━━ Extracted information
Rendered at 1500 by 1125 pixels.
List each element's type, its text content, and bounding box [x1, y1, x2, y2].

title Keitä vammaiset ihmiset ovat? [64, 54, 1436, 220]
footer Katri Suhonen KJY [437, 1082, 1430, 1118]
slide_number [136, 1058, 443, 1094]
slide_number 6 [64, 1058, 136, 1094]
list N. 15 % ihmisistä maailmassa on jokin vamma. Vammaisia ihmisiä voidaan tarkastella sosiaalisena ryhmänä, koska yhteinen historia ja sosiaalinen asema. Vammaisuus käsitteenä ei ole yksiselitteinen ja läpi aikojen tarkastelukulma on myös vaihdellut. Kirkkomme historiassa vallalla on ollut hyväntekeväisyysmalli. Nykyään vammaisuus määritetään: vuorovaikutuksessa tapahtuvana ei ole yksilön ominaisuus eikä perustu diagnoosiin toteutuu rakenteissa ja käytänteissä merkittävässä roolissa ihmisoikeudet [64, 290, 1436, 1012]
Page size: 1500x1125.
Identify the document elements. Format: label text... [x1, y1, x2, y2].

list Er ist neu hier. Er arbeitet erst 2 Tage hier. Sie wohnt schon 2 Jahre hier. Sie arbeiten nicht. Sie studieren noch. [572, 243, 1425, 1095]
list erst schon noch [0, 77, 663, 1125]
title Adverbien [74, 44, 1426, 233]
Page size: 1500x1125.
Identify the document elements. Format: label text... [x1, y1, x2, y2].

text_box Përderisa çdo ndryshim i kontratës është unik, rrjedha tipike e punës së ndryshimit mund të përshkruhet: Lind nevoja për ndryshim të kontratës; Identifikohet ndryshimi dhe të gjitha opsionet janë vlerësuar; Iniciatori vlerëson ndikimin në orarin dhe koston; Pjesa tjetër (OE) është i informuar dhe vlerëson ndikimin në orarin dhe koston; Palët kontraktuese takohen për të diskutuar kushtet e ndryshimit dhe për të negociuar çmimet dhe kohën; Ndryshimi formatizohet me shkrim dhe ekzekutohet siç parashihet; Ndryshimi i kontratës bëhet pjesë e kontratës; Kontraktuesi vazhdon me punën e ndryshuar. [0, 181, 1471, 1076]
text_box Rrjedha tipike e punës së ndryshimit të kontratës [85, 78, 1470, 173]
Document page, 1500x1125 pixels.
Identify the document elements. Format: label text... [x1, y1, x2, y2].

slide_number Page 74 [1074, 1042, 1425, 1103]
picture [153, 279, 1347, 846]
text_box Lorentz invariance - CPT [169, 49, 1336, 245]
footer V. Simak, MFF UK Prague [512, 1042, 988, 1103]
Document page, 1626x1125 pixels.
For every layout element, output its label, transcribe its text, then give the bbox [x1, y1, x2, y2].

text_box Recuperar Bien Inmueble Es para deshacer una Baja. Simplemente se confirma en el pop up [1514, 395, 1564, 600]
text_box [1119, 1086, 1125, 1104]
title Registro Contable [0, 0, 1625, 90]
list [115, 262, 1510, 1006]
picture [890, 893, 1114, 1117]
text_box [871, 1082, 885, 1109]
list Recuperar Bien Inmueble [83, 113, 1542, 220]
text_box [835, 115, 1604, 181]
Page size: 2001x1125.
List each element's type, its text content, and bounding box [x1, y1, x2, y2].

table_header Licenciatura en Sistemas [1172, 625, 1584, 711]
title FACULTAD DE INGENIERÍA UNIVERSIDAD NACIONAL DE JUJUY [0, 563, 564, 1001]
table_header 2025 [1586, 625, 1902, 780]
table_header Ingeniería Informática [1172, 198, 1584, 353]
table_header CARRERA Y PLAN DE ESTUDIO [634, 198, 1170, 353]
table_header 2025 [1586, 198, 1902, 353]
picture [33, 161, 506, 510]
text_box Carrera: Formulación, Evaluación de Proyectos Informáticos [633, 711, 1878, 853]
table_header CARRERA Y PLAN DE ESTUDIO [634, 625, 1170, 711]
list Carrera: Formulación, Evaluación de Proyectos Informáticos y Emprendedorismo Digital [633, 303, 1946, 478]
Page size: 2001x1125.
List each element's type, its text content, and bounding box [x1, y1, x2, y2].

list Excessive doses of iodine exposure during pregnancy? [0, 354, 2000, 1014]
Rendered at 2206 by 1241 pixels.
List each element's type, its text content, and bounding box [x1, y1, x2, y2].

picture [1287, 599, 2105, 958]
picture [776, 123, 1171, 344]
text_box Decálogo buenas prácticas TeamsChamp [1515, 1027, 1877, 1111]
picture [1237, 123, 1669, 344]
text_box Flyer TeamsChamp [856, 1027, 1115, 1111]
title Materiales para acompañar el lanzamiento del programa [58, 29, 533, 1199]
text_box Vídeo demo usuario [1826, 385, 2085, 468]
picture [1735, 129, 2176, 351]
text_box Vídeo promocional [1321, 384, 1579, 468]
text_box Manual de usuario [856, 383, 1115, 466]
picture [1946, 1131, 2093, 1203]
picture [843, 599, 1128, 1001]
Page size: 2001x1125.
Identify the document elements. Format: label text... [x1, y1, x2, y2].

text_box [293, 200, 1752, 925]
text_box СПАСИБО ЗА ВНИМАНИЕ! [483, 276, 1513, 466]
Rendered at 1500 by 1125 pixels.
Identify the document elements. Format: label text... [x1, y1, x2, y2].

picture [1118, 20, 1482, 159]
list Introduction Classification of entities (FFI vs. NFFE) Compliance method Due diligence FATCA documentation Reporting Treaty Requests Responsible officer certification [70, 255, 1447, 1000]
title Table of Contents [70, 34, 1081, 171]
━━━━
:: Activity ::
From the data above, extract every line in its exact form.

:: Final answer ::
Rendered at 1500 by 1125 pixels.
List each element's type, its text content, and bounding box [x1, y1, x2, y2].

title Keitä vammaiset ihmiset ovat? [64, 54, 1436, 220]
footer Katri Suhonen KJY [437, 1082, 1430, 1118]
slide_number [136, 1058, 443, 1094]
slide_number 6 [64, 1058, 136, 1094]
list N. 15 % ihmisistä maailmassa on jokin vamma. Vammaisia ihmisiä voidaan tarkastella sosiaalisena ryhmänä, koska yhteinen historia ja sosiaalinen asema. Vammaisuus käsitteenä ei ole yksiselitteinen ja läpi aikojen tarkastelukulma on myös vaihdellut. Kirkkomme historiassa vallalla on ollut hyväntekeväisyysmalli. Nykyään vammaisuus määritetään: vuorovaikutuksessa tapahtuvana ei ole yksilön ominaisuus eikä perustu diagnoosiin toteutuu rakenteissa ja käytänteissä merkittävässä roolissa ihmisoikeudet [64, 290, 1436, 1012]
Page size: 1500x1125.
Identify the document elements. Format: label text... [x1, y1, x2, y2].

list Er ist neu hier. Er arbeitet erst 2 Tage hier. Sie wohnt schon 2 Jahre hier. Sie arbeiten nicht. Sie studieren noch. [572, 243, 1425, 1095]
list erst schon noch [0, 77, 663, 1125]
title Adverbien [74, 44, 1426, 233]
Page size: 1500x1125.
Identify the document elements. Format: label text... [x1, y1, x2, y2].

text_box Përderisa çdo ndryshim i kontratës është unik, rrjedha tipike e punës së ndryshimit mund të përshkruhet: Lind nevoja për ndryshim të kontratës; Identifikohet ndryshimi dhe të gjitha opsionet janë vlerësuar; Iniciatori vlerëson ndikimin në orarin dhe koston; Pjesa tjetër (OE) është i informuar dhe vlerëson ndikimin në orarin dhe koston; Palët kontraktuese takohen për të diskutuar kushtet e ndryshimit dhe për të negociuar çmimet dhe kohën; Ndryshimi formatizohet me shkrim dhe ekzekutohet siç parashihet; Ndryshimi i kontratës bëhet pjesë e kontratës; Kontraktuesi vazhdon me punën e ndryshuar. [0, 181, 1471, 1076]
text_box Rrjedha tipike e punës së ndryshimit të kontratës [85, 78, 1470, 173]
Document page, 1500x1125 pixels.
Identify the document elements. Format: label text... [x1, y1, x2, y2].

slide_number Page 74 [1074, 1042, 1425, 1103]
picture [153, 279, 1347, 846]
text_box Lorentz invariance - CPT [169, 49, 1336, 245]
footer V. Simak, MFF UK Prague [512, 1042, 988, 1103]
Document page, 1626x1125 pixels.
For every layout element, output its label, transcribe its text, then give the bbox [x1, y1, x2, y2].

text_box Recuperar Bien Inmueble Es para deshacer una Baja. Simplemente se confirma en el pop up [1514, 395, 1564, 600]
text_box [1119, 1086, 1125, 1104]
title Registro Contable [0, 0, 1625, 90]
list [115, 262, 1510, 1006]
picture [890, 893, 1114, 1117]
text_box [871, 1082, 885, 1109]
list Recuperar Bien Inmueble [83, 113, 1542, 220]
text_box [835, 115, 1604, 181]
Page size: 2001x1125.
List each element's type, its text content, and bounding box [x1, y1, x2, y2].

table_header Licenciatura en Sistemas [1172, 625, 1584, 711]
title FACULTAD DE INGENIERÍA UNIVERSIDAD NACIONAL DE JUJUY [0, 563, 564, 1001]
table_header 2025 [1586, 625, 1902, 780]
table_header Ingeniería Informática [1172, 198, 1584, 353]
table_header CARRERA Y PLAN DE ESTUDIO [634, 198, 1170, 353]
table_header 2025 [1586, 198, 1902, 353]
picture [33, 161, 506, 510]
text_box Carrera: Formulación, Evaluación de Proyectos Informáticos [633, 711, 1878, 853]
table_header CARRERA Y PLAN DE ESTUDIO [634, 625, 1170, 711]
list Carrera: Formulación, Evaluación de Proyectos Informáticos y Emprendedorismo Digital [633, 303, 1946, 478]
Page size: 2001x1125.
List each element's type, its text content, and bounding box [x1, y1, x2, y2].

list Excessive doses of iodine exposure during pregnancy? [0, 354, 2000, 1014]
Rendered at 2206 by 1241 pixels.
List each element's type, its text content, and bounding box [x1, y1, x2, y2].

picture [1287, 599, 2105, 958]
picture [776, 123, 1171, 344]
text_box Decálogo buenas prácticas TeamsChamp [1515, 1027, 1877, 1111]
picture [1237, 123, 1669, 344]
text_box Flyer TeamsChamp [856, 1027, 1115, 1111]
title Materiales para acompañar el lanzamiento del programa [58, 29, 533, 1199]
text_box Vídeo demo usuario [1826, 385, 2085, 468]
picture [1735, 129, 2176, 351]
text_box Vídeo promocional [1321, 384, 1579, 468]
text_box Manual de usuario [856, 383, 1115, 466]
picture [1946, 1131, 2093, 1203]
picture [843, 599, 1128, 1001]
Page size: 2001x1125.
Identify the document elements. Format: label text... [x1, y1, x2, y2].

text_box [293, 200, 1752, 925]
text_box СПАСИБО ЗА ВНИМАНИЕ! [483, 276, 1513, 466]
Rendered at 1500 by 1125 pixels.
Identify the document elements. Format: label text... [x1, y1, x2, y2].

picture [1118, 20, 1482, 159]
list Introduction Classification of entities (FFI vs. NFFE) Compliance method Due diligence FATCA documentation Reporting Treaty Requests Responsible officer certification [70, 255, 1447, 1000]
title Table of Contents [70, 34, 1081, 171]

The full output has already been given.